O Google disse que planeja continuar a licenciar os dados da ITA para os outros sites. Enquanto isso, a aquisição está amarrada em investigações antitruste, e o Departamento de Justiça deve decidir em breve se dará permissão para a negociação.

Ao mesmo tempo, outros sites de tecnologia veem nisso uma nova oportunidade de negócio.

A Vayant, uma startup de tecnologia, planeja competir com a ITA fazendo software para empresas que operam sites de busca de viagens, como companhias aéreas e agências de viagem online. A Vayant personaliza os resultados – mostrando passagens de classe executiva para alguém que pareça ser um viajante executivo porque estar planejando uma viagem curta de último minuto, por exemplo – e mostrando itinerários que combinam companhias aéreas, disse Brian Clark, seu diretor-executivo.

O Hipmunk, um novo mecanismo de busca de viagens, usa o mesmo software da ITA que a Kayak e a Orbitz, mas os resultados são apresentados de forma diferente.
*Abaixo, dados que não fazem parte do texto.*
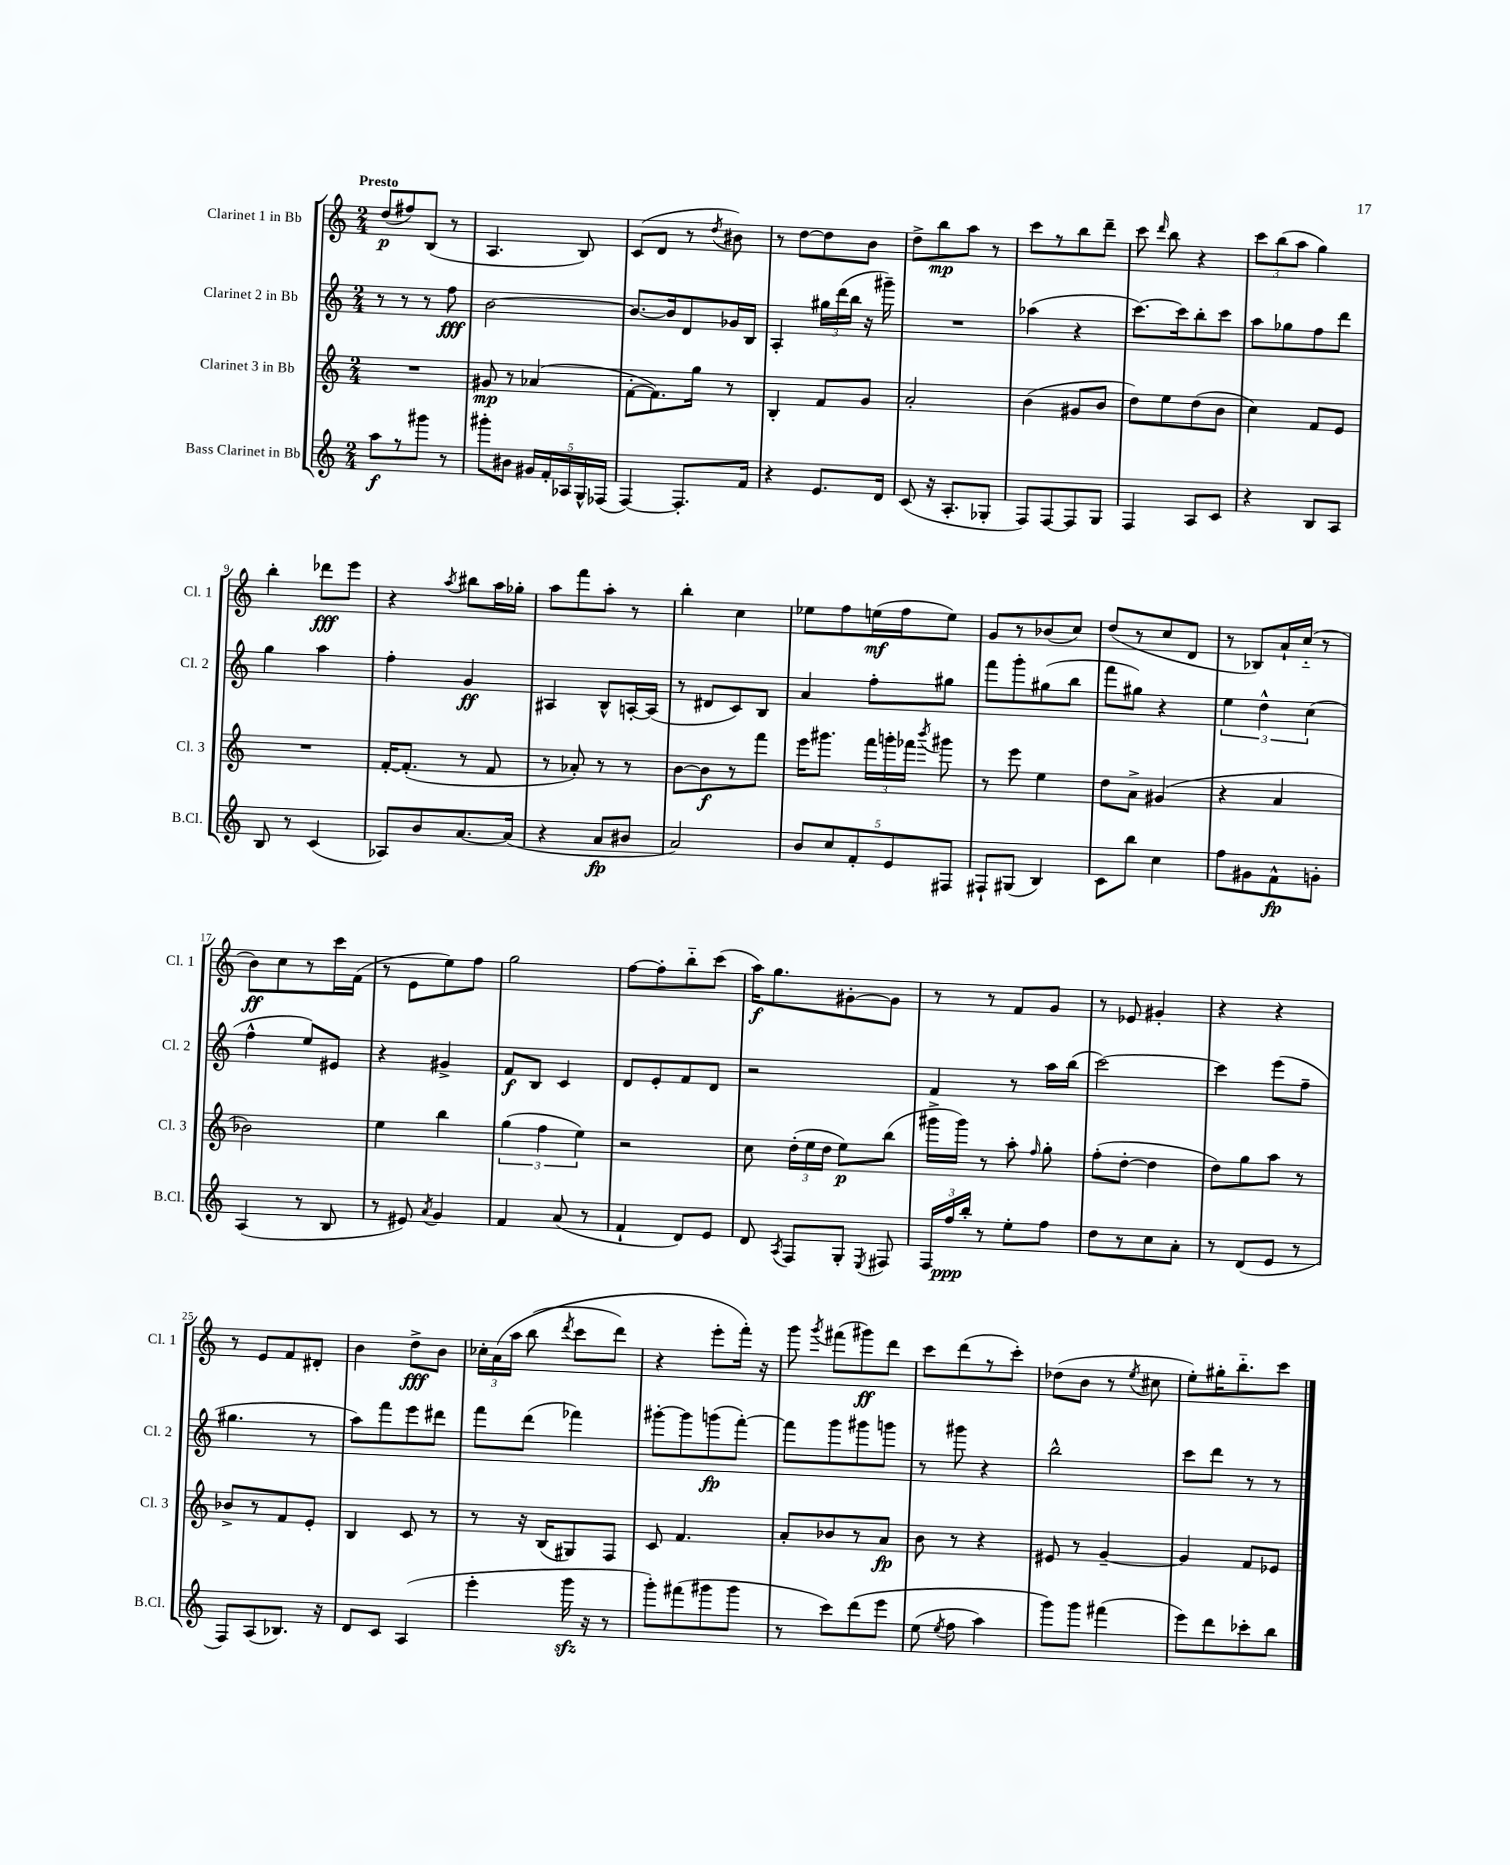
<<
\new StaffGroup <<
\new Staff = "s0" \with { instrumentName = "Clarinet 1 in Bb" shortInstrumentName = "Cl. 1" } {
    \clef treble \key c \major \numericTimeSignature \time 2/4 \tempo "Presto"
    \autoBeamOff d''8[\p( fis''8) b8]( r8 |
    a4. b8) |
    c'8[( d'8] r8 \acciaccatura { d''8 } bis'8) |
    r8 d''8[~ d''8 b'8] |
    d''8[-> b''8\mp a''8] r8 |
    c'''8[ r8 b''8 d'''8]-- |
    c'''8 \grace { d'''16 } b''8 r4 |
    \tuplet 3/2 { c'''8[ b''8( a''8] } g''4) |
    b''4-. des'''8[\fff e'''8] |
    r4 \acciaccatura { a''8 } bis''8[ a''16 ges''16]-. |
    a''8[ f'''8 a''8]-. r8 |
    b''4-. c''4 |
    ees''8[ f''8 e''16\mf( f''16 e''8]) |
    g'8[ r8 bes'8( c''8]) |
    d''8[( r8 c''8 d'8] |
    r8 bes8[) a'16-! c''16]-_( r8 |
    b'8[\ff) c''8 r8 c'''16 f'16]( |
    r8 e'8[ e''8) f''8] |
    g''2 |
    f''8[~ f''8-. b''8-_ c'''8]( |
    a''16[\f) g''8. gis'8~-. gis'8] |
    r8 r8 f'8[ g'8] |
    r8 ees'8 gis'4-. |
    r4 r4 |
    r8 e'8[ f'8 dis'8]-. |
    b'4 d''8[->\fff b'8] |
    \tuplet 3/2 { ces''16[-. a'16\( a''16] } b''8( \acciaccatura { d'''8 } c'''8[ d'''8]) |
    r4 e'''8[-. f'''16]-.\) r16 |
    g'''8 \acciaccatura { g'''8 } fis'''8[( gis'''8\ff) d'''8] |
    c'''8[ d'''8( r8 c'''8]-.) |
    des''8[( b'8] r8 \acciaccatura { e''8 } cis''8 |
    e''8[-.) gis''16-. b''8.-_ c'''8] \bar "|." |
}
\new Staff = "s1" \with { instrumentName = "Clarinet 2 in Bb" shortInstrumentName = "Cl. 2" } {
    \clef treble \key c \major \numericTimeSignature \time 2/4
    \autoBeamOff r8 r8 r8 f''8\fff |
    b'2~ |
    b'8.[~ b'16 d'8 ges'16 b16] |
    a4-. \tuplet 3/2 { gis''16[ d'''16( b''16] } r16 gis'''16--) |
    R2 |
    aes''4( r4 |
    c'''8.[~) c'''16 b''8-. c'''8] |
    a''8[ ges''8 f''8 d'''8] |
    g''4 a''4 |
    f''4-. g'4\ff |
    ais4 b8[-^ a16~-. a16]( |
    r8 dis'8[ c'8) b8] |
    a'4 f''8[-. gis''8] |
    f'''8[ g'''8-. gis''8( b''8] |
    f'''8[ gis''8]) r4 |
    \tuplet 3/2 { e''4 d''4-^ c''4( } |
    f''4-^ e''8[) eis'8] |
    r4 gis'4-> |
    f'8[\f b8] c'4 |
    d'8[ e'8-. f'8 d'8] |
    r2 |
    f'4 r8 a''16[ b''16]( |
    c'''2~) |
    c'''4 e'''8[( f''8]-- |
    gis''4. r8 |
    a''8[) f'''8 e'''8 dis'''8] |
    f'''8[ d'''8]( fes'''4) |
    gis'''8[~-. gis'''8 g'''8\fp( f'''8]~-.) |
    f'''8[ g'''8 gis'''8 g'''8] |
    r8 gis'''8 r4 |
    b''2-^ |
    c'''8[ d'''8] r8 r8 \bar "|." |
}
\new Staff = "s2" \with { instrumentName = "Clarinet 3 in Bb" shortInstrumentName = "Cl. 3" } {
    \clef treble \key c \major \numericTimeSignature \time 2/4
    \autoBeamOff R2 |
    gis'8\mp r8 aes'4( |
    f'8[~-. f'8.) g''16] r8 |
    b4-. f'8[ g'8] |
    a'2-. |
    b'4( gis'8[ b'8] |
    d''8[) e''8 d''8( b'8] |
    c''4) f'8[ e'8] |
    R2 |
    f'16[~-. f'8.]-.( r8 f'8 |
    r8 aes'8-.) r8 r8 |
    b'8[~ b'8\f r8 f'''8] |
    e'''16[ gis'''8.] \tuplet 3/2 { f'''16[ g'''16-. fes'''16] } \acciaccatura { b'''8 } gis'''8 |
    r8 e'''8 e''4 |
    d''8[ a'8]-> gis'4( |
    r4 a'4 |
    bes'2) |
    e''4 b''4 |
    \tuplet 3/2 { g''4( f''4 e''4) } |
    r2 |
    c''8 \tuplet 3/2 { d''16[-.( e''16 d''16] } e''8[\p) b''8]( |
    gis'''16[-> gis'''16]) r8 a''8-. \grace { f''16 } g''8-. |
    f''8[-.( d''8]~-. d''4 |
    d''8[) g''8 a''8] r8 |
    bes'8[-> r8 f'8 e'8]-. |
    b4 c'8 r8 |
    r8 r16 b16[( gis8) f8] |
    c'8 f'4. |
    a'8[-. bes'8 r8 a'8]\fp |
    b'8 r8 r4 |
    eis'8 r8 g'4~-- |
    g'4 f'8[ ees'8] \bar "|." |
}
\new Staff = "s3" \with { instrumentName = "Bass Clarinet in Bb" shortInstrumentName = "B.Cl." } {
    \clef treble \key c \major \numericTimeSignature \time 2/4
    \autoBeamOff a''8[\f r8 gis'''8] r8 |
    gis'''8[-. bis'8] \tuplet 5/4 { gis'16[ f'16-. aes16 g16-^ fes16]( } |
    f4~) f8.[-. f'16] |
    r4 e'8.[ d'16] |
    c'8( r16 a8.[-. ges8]-. |
    f8[) f8~ f8 g8] |
    f4 a8[ c'8] |
    r4 b8[ a8] |
    b8 r8 c'4( |
    aes8[) b'8 a'8.~ a'16]( |
    r4 a'8[\fp bis'8] |
    a'2) |
    \tuplet 5/4 { b'8[ c''8 f'8-. e'8 fis8] } |
    fis8[-! gis8]( b4) |
    c'8[ b''8] c''4 |
    f''8[ gis'8 f'8-^\fp g'8]-. |
    a4( r8 b8 |
    r8 eis'8) \acciaccatura { a'8 } g'4 |
    f'4 a'8( r8 |
    f'4-! d'8[) e'8] |
    d'8 \acciaccatura { a8 } f8[ g8]-. \acciaccatura { e8 } fis8 |
    \tuplet 3/2 { f16[ f''16\ppp b''16]-. } r8 e''8[-. f''8] |
    d''8[ r8 c''8 a'8]-. |
    r8 d'8[( e'8] r8 |
    f8[) a8( bes8.]) r16 |
    d'8[ c'8] a4( |
    e'''4-. g'''16\sfz r16 r8 |
    g'''8[-.) fis'''8( gis'''8 gis'''8] |
    r8 c'''8[) d'''8\( e'''8] |
    e''8( \acciaccatura { e''8 } f''8 a''4) |
    g'''8[\) g'''8] fis'''4( |
    e'''8[) d'''8 ces'''8-. b''8] \bar "|." |
}
>>
>>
Em vez de mostrar uma lista de voos em várias páginas, ele os mapeia com base no horário do dia, todos numa página. E em vez de classificá-las apenas por preço e horários, ele as lista baseado na “agonia”, uma classificação que criou baseada em coisas como preço, duração do voo e número de escalas.

“Nós estamos reconhecendo que há muitas escolhas por aí”, diz Adam Goldstein, que ajudou a fundar o Hipmunk depois de se formar no MIT no verão passado.